“We are what we repeatedly do. Excellence then, is not an act, but a habit.” Aristotle
Phil Jackson was interviewed on NPR about his new book not too long ago. He talked about the importance of practicing the fundamentals of basketball and how his teams always started practice by working on the nuts and bolts of the game. Jackson related this to a story about Pablo Casals, one of the greatest cello players ever. When asked about his playing, Casals stated “I go through my fingering for an hour before I start playing a piece of music.”
This got me thinking about the fundamentals of writing. I don’t think we give students enough time to really practice the basics or build stamina for writing. We need to be more mindful of our established routines and ask ourselves “Is this activity/assignment helping the students become better writers?” If the answer is no, then we need a different routine.
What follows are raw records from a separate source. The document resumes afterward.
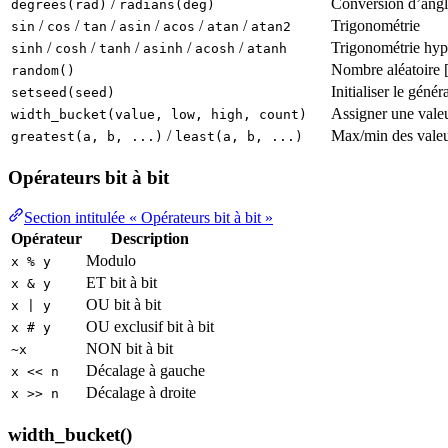
/
Conversion d’angl
degrees(rad)
radians(deg)
/
/
/
/
/
/
Trigonométrie
sin
cos
tan
asin
acos
atan
atan2
/
/
/
/
/
Trigonométrie hyp
sinh
cosh
tanh
asinh
acosh
atanh
Nombre aléatoire [
random()
Initialiser le géné
setseed(seed)
Assigner une valeu
width_bucket(value, low, high, count)
/
Max/min des vale
greatest(a, b, ...)
least(a, b, ...)
Opérateurs bit à bit
Section intitulée « Opérateurs bit à bit »
Opérateur
Description
Modulo
x % y
ET bit à bit
x & y
OU bit à bit
x | y
OU exclusif bit à bit
x # y
NON bit à bit
~x
Décalage à gauche
x << n
Décalage à droite
x >> n
width_bucket()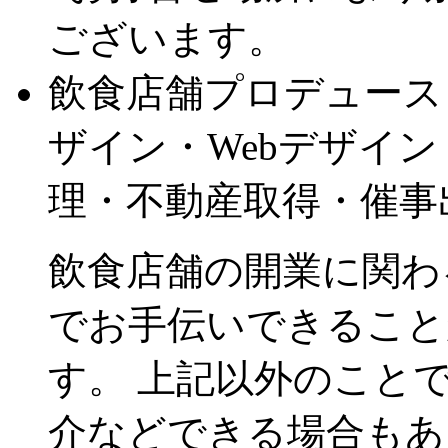
ございます。
飲食店舗プロデュース
ザイン・Webデザイ
理・不動産取得・催事
飲食店舗の開業に関わ
でお手伝いできることがnot 
す。 上記以外のこと
介などできる場合もあ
The importance of keeping a writer’s notebook/journal has been underscored for me recently. For the past week, I’ve been participating in TeachersWrite! by responding to daily prompts. Some of this writing had nuggets taken from my journals, thoughts I’d jotted down without any specific purpose. Giving our students time to write each day about what interests them gives them the opportunity to practice the fundamentals in an engaging, meaningful way. Who knows what nuggets they’ll come up with when given the opportunity.
Providing our students with a daily opportunity to write about topics of their choice has the added benefit of getting them to think like writers. Since I’ve been writing regularly, I find myself observing the world differently. Telling students that they should see the world with “wide awake eyes” (Did Lucy Calkins write that? I can’t remember where I read it.) and actually getting them to do it are two different things.
A daily writing routine, one that offers students a period of time to just write, whether they respond to a prompt, take that prompt in their own direction, or just write about what’s on their mind, is critical if we want our students to be writers. Not just effective writers, but passionate writers. Writers who learn about themselves and the world through writing.
After I first heard the Phil Jackson interview and started drafting this post, I got side-tracked by work. In the meantime, Kate Roberts and Maggie Beattie Roberts posted “The Do-Re-Mi of Writing,” a thoughtful and practical piece about students improving their writing by having them go through their “scales,” just as musicians do. Be sure to read their terrific post.
Maria Popova also recently wrote about the importance of habit in “The Pace of Productivity and How to Master Your Creative Routine” on Brain Pickings. She gives lots of examples of famous creators, their daily routines, and the excellence they achieved through habit.